Image Retrieval Challenge: a new GPU-based MapReduce Framework

Six innovative researches won the Best Paper Award at CHINACOM 2015, the Tenth International Conference on Communications and Networking in China, held in August in Shanghai.

Lei Wang, Hanli Wang and Bo Xiao from the Department of Computer Science at Tongji University, presented a study titled ‘A GPU-based MapReduce Framework for MSR-Bing Image Retrieval Challenge’ about a new system designed for efficiently and accurately searching images and scoring image-query pairs based on their relevance.

State-of-the-art Image retrieval system (e.g.

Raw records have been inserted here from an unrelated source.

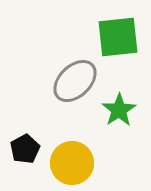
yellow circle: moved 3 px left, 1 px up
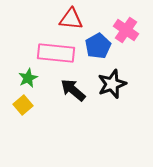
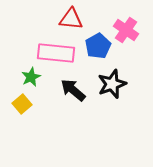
green star: moved 3 px right, 1 px up
yellow square: moved 1 px left, 1 px up
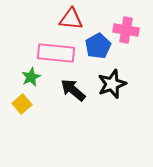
pink cross: rotated 25 degrees counterclockwise
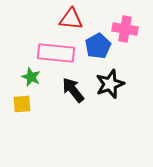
pink cross: moved 1 px left, 1 px up
green star: rotated 24 degrees counterclockwise
black star: moved 2 px left
black arrow: rotated 12 degrees clockwise
yellow square: rotated 36 degrees clockwise
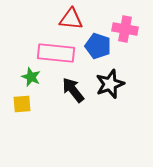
blue pentagon: rotated 25 degrees counterclockwise
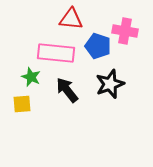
pink cross: moved 2 px down
black arrow: moved 6 px left
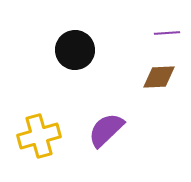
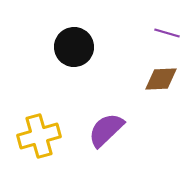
purple line: rotated 20 degrees clockwise
black circle: moved 1 px left, 3 px up
brown diamond: moved 2 px right, 2 px down
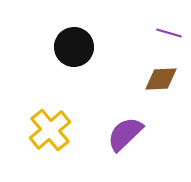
purple line: moved 2 px right
purple semicircle: moved 19 px right, 4 px down
yellow cross: moved 11 px right, 6 px up; rotated 24 degrees counterclockwise
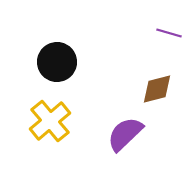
black circle: moved 17 px left, 15 px down
brown diamond: moved 4 px left, 10 px down; rotated 12 degrees counterclockwise
yellow cross: moved 9 px up
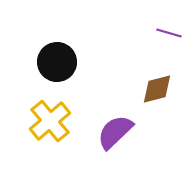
purple semicircle: moved 10 px left, 2 px up
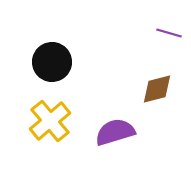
black circle: moved 5 px left
purple semicircle: rotated 27 degrees clockwise
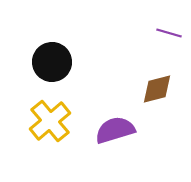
purple semicircle: moved 2 px up
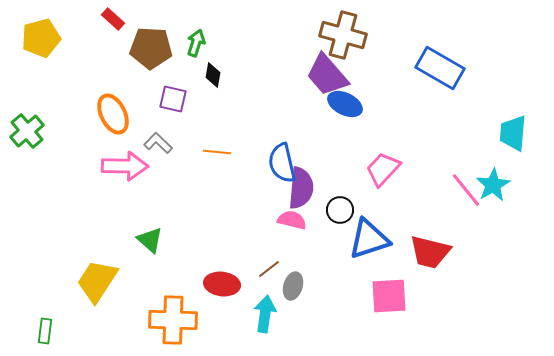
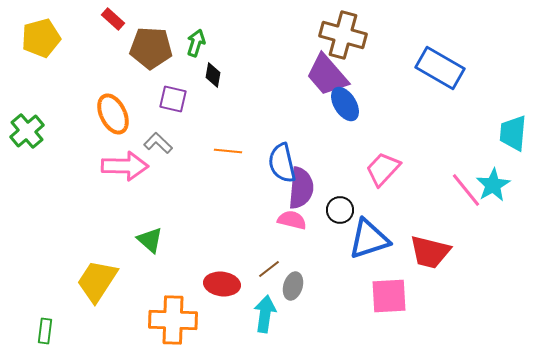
blue ellipse: rotated 32 degrees clockwise
orange line: moved 11 px right, 1 px up
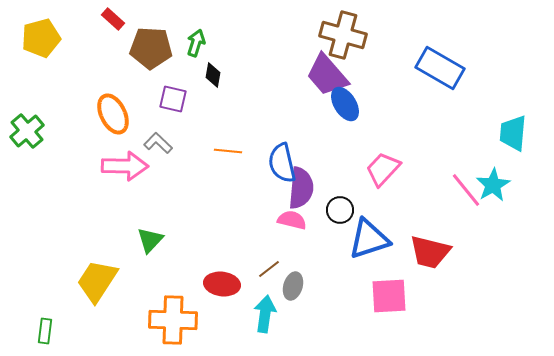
green triangle: rotated 32 degrees clockwise
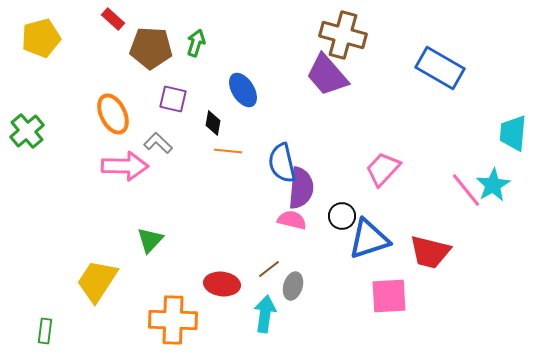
black diamond: moved 48 px down
blue ellipse: moved 102 px left, 14 px up
black circle: moved 2 px right, 6 px down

Bing Image, Google Image and Baidu Image, etc. ), is experiencing some challenges due to the increasing amount of multimedia data produced everyday with the development of social networks. More flexible, powerful and robust large-scale image retrieval systems are needed in order to meet the continuous and growing flow of data.

A new system Unlike the former systems, which usually start with text queries to select partial images and then process their visual contents, the GPU-based MapReduce Framework (GMRF) attempts to search similar images directly from the dataset through visual content, and then compare their text similarities. GMRF is a computational framework aiming at investigating the parallel power of the fusion of MapReduce and GPU.

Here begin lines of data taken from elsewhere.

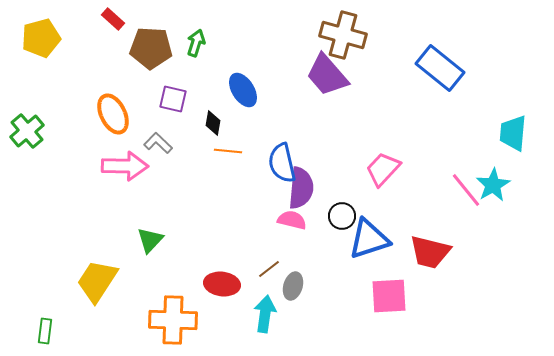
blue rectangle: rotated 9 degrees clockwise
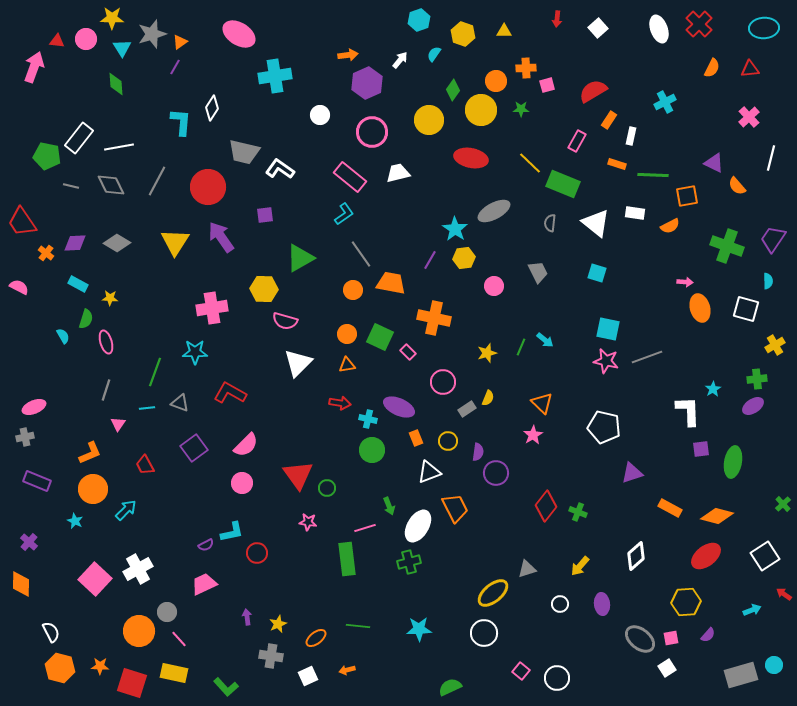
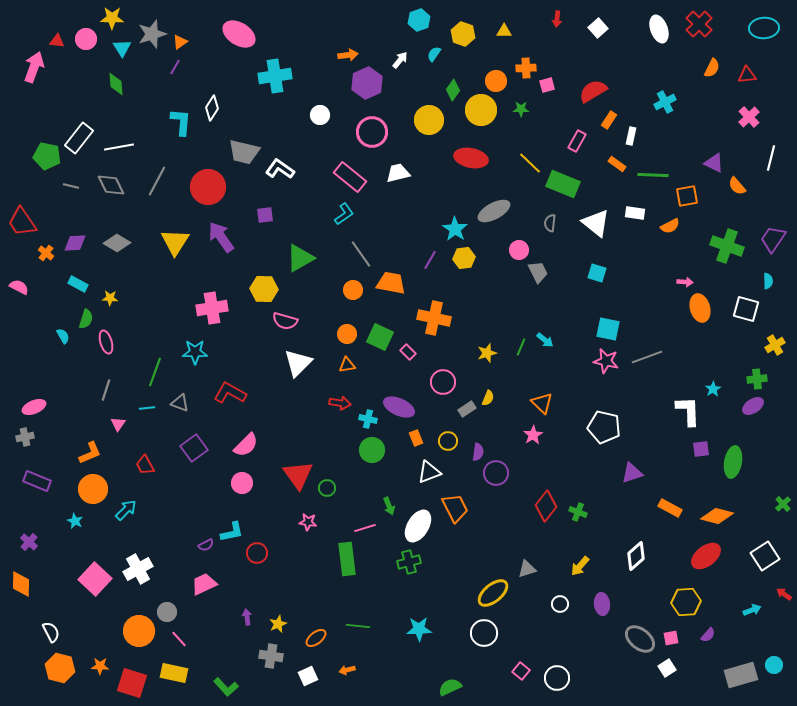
red triangle at (750, 69): moved 3 px left, 6 px down
orange rectangle at (617, 164): rotated 18 degrees clockwise
pink circle at (494, 286): moved 25 px right, 36 px up
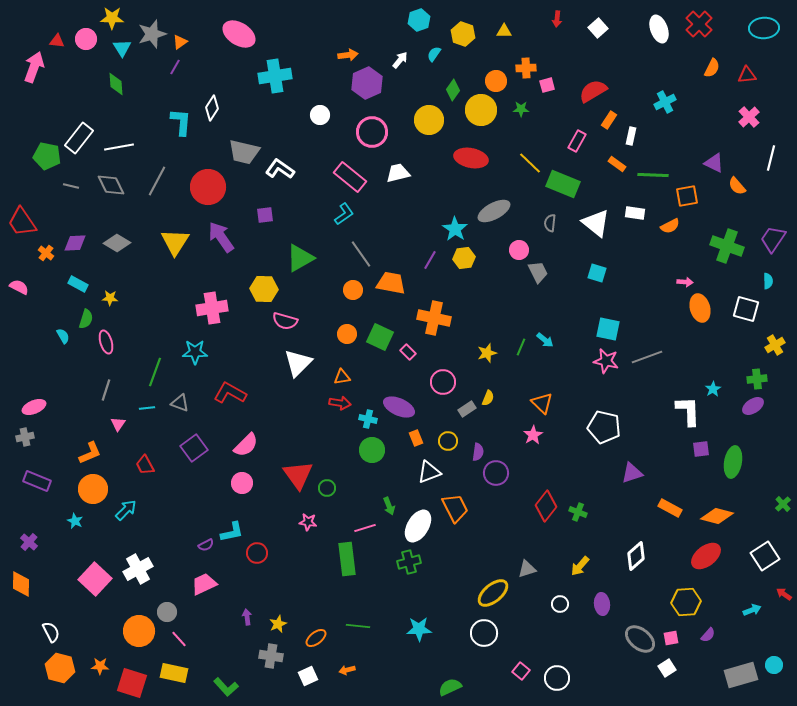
orange triangle at (347, 365): moved 5 px left, 12 px down
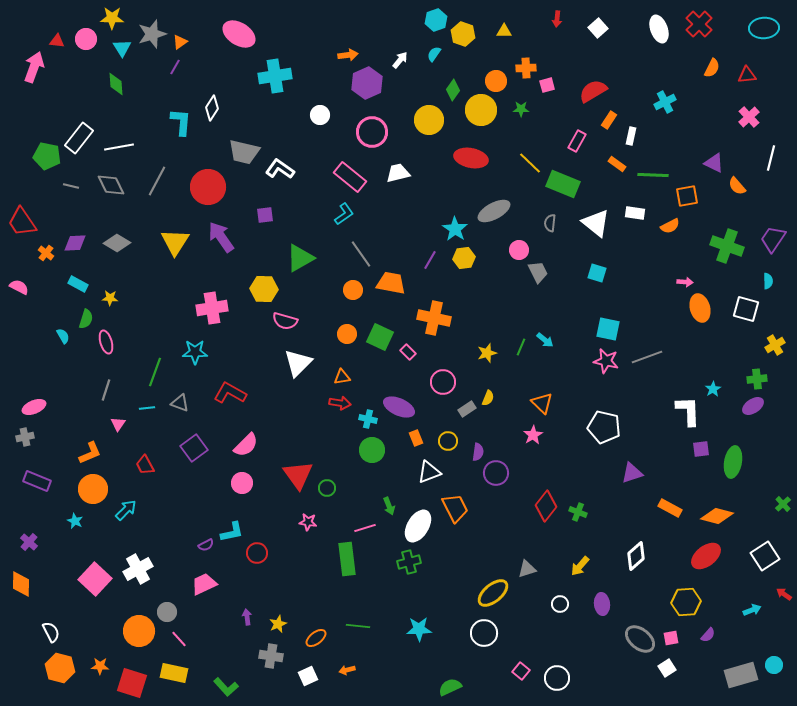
cyan hexagon at (419, 20): moved 17 px right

  • MapReduce is a parallel programming model originally proposed by Google to process large-scale data. It highly abstracts the process of complex parallelization and distribution of computations, and offers automatic task/data management, inter-machine communication as well as fault tolerance;
  • Graphics Processing Unit (GPU), initially designed to accelerate computer graphic applications, is becoming more suitable for data-parallel computations by distributing the data amongst massive computing units to achieve parallelization.

Goals and contributions The goal of MSR-Bing IRC is to encourage the contestants to build efficient image retrieval and scoring systems for assessing the effectiveness of query terms in describing the images crawled from the web for image search purposes. A contesting system is asked to produce a floating-point score on each image-query pair that reflects how relevant the query could be used to describe the given image. The contributions of the research can be synthetized as follows:

  1. The mechanism of data loading and transmission is specifically optimized to improve the throughput capacity of GMRF;
  2. A novel programming prototype referred as Worker Prototype is designed to exploit jointly the computing power of CPUs and GPUs;
  3. A simplification and optimization of GMRF comes by removing several unnecessary procedures, as compared with the traditional MapReduce framework.

The full text of the paper will be available on the European Union Digital Library (EUDL).